Very Frequent Queries
Since the problem allows up to 5000 calls to shortest(), repeatedly scanning the entire array would be inefficient.
A naive implementation would repeatedly perform O(n) work. Our preprocessing approach pays the setup cost once during initialization, then answers queries efficiently using precomputed index lists.
One Word Appearing Only Once
Some words may occur exactly once.
Example:
["apple", "banana", "orange"]
When querying:
shortest("banana", "orange")
each list contains only one element.
The two-pointer logic still works naturally because it handles single-element lists without requiring any special cases.

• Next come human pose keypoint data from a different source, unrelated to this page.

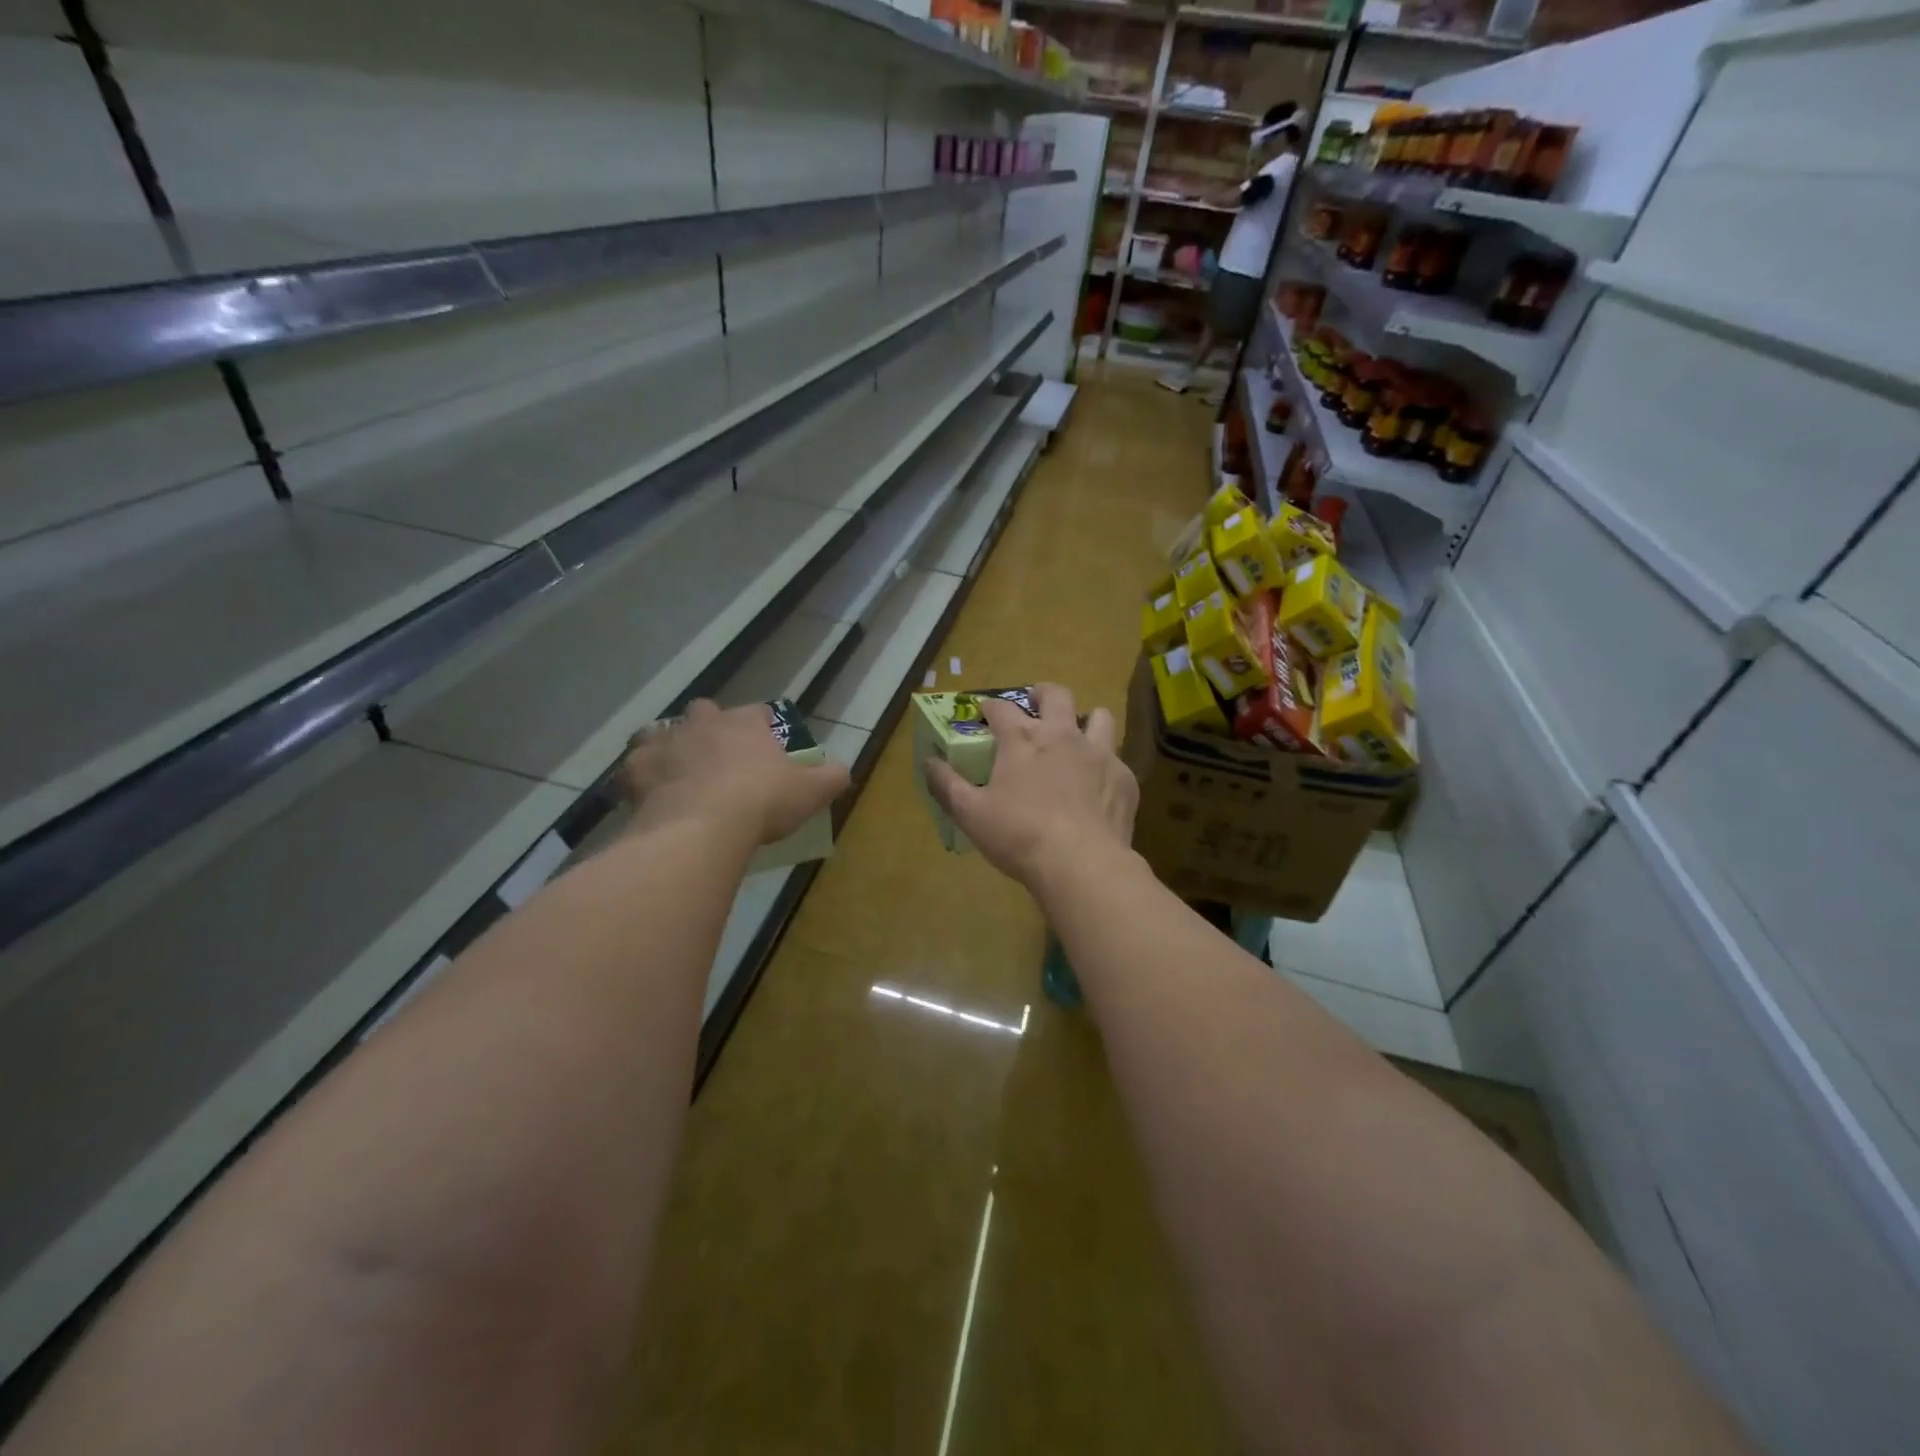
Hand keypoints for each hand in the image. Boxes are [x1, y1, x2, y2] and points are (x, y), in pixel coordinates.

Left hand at [620, 700, 849, 847]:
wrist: (703, 826)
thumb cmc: (762, 802)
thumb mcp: (811, 792)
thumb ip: (831, 777)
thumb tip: (843, 770)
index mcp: (746, 723)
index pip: (759, 713)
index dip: (764, 727)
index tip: (767, 748)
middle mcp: (704, 723)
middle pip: (705, 712)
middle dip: (711, 728)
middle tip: (720, 760)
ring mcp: (666, 742)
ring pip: (662, 732)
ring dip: (670, 746)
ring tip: (680, 773)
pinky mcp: (636, 768)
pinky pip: (634, 765)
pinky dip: (641, 776)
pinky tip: (649, 794)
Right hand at [923, 683, 1137, 889]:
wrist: (1081, 863)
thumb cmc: (1019, 835)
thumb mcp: (971, 814)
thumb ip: (947, 784)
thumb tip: (928, 761)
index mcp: (1022, 739)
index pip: (1001, 709)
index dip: (989, 707)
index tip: (984, 713)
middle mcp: (1062, 735)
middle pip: (1056, 695)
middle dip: (1042, 693)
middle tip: (1035, 703)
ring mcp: (1099, 753)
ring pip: (1099, 717)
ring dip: (1086, 719)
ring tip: (1077, 735)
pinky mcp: (1124, 778)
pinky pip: (1116, 758)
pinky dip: (1105, 764)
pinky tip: (1098, 784)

Closest Match at Different Positions
The shortest distance is not always formed by the first occurrence.
Example:
["a", "b", "c", "a", "b"]
For:
shortest("a", "b")
The best answer is:
|3 - 4| = 1
not:
|0 - 1| = 1
In more complicated examples, later occurrences may be strictly better. The two-pointer traversal guarantees every promising candidate pair is considered while avoiding unnecessary comparisons.